CREATE TABLE orders (
order_id INT GENERATED BY DEFAULT AS IDENTITY PRIMARY KEY,
region_id INT NOT NULL,
order_date DATE NOT NULL,
formatted_order_id TEXT GENERATED ALWAYS AS (
get_formatted_order_id(region_id, order_id)
) STORED
);
This setup ensures that formatted_order_id
is automatically updated whenever region_id
or order_id
changes. The column is physically stored, enhancing read performance for frequently queried data.
Using generated columns can simplify maintaining consistency in derived values like formatted text identifiers. However, be mindful of their characteristics, such as:
- Automated Updates: The system automatically recomputes the column’s value when the referenced columns change.
- Immutability Requirements: Only immutable functions can be used, ensuring reliable and consistent computation.
Wrapping up
Text identifiers will stay with us, and that's great. They’re human-readable, memorable, and can pack a lot of meaningful context into a simple string. They make external interactions smoother, whether it’s a customer referencing an order number or a support team tracing an issue. They even add a bit of charm and personality to otherwise sterile identifiers.

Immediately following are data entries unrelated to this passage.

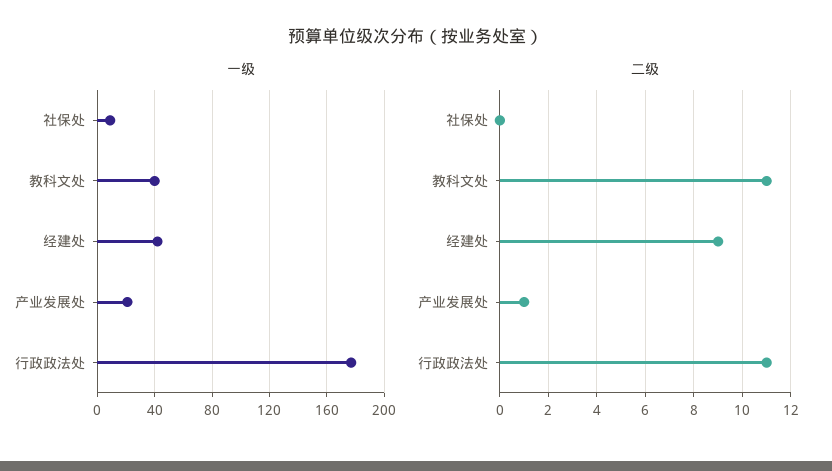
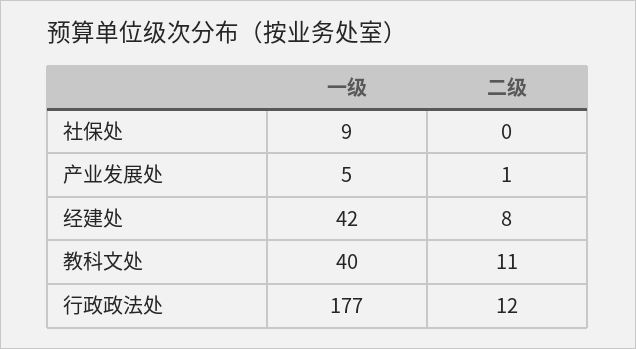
  {
    "一级": {
      "社保处": 9,
      "教科文处": 40,
      "经建处": 42,
-     "产业发展处": 20,
+     "产业发展处": 5,
      "行政政法处": 177
    },
    "二级": {
      "社保处": 0,
      "教科文处": 11,
-     "经建处": 9,
+     "经建处": 8,
      "产业发展处": 1,
-     "行政政法处": 11
+     "行政政法处": 12
    }
  }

However it's important to keep their usage in control. The nice rule I've heard is
- Use text identifiers when communicating externally - for example, in URLs or API responses
- Internally, always rely on numerical IDs - surrogate keys like INT or BIGINT (even UUID if you go for planet dominanance) where necessary, to maintain database efficiency and integrity.
This approach allows you to leverage the strengths of text identifiers for external communication while keeping your database optimised for performance and scalability. By storing text identifiers in dedicated fields and using numeric primary keys for internal operations, you achieve a the right balance and do best to maintain the system performance.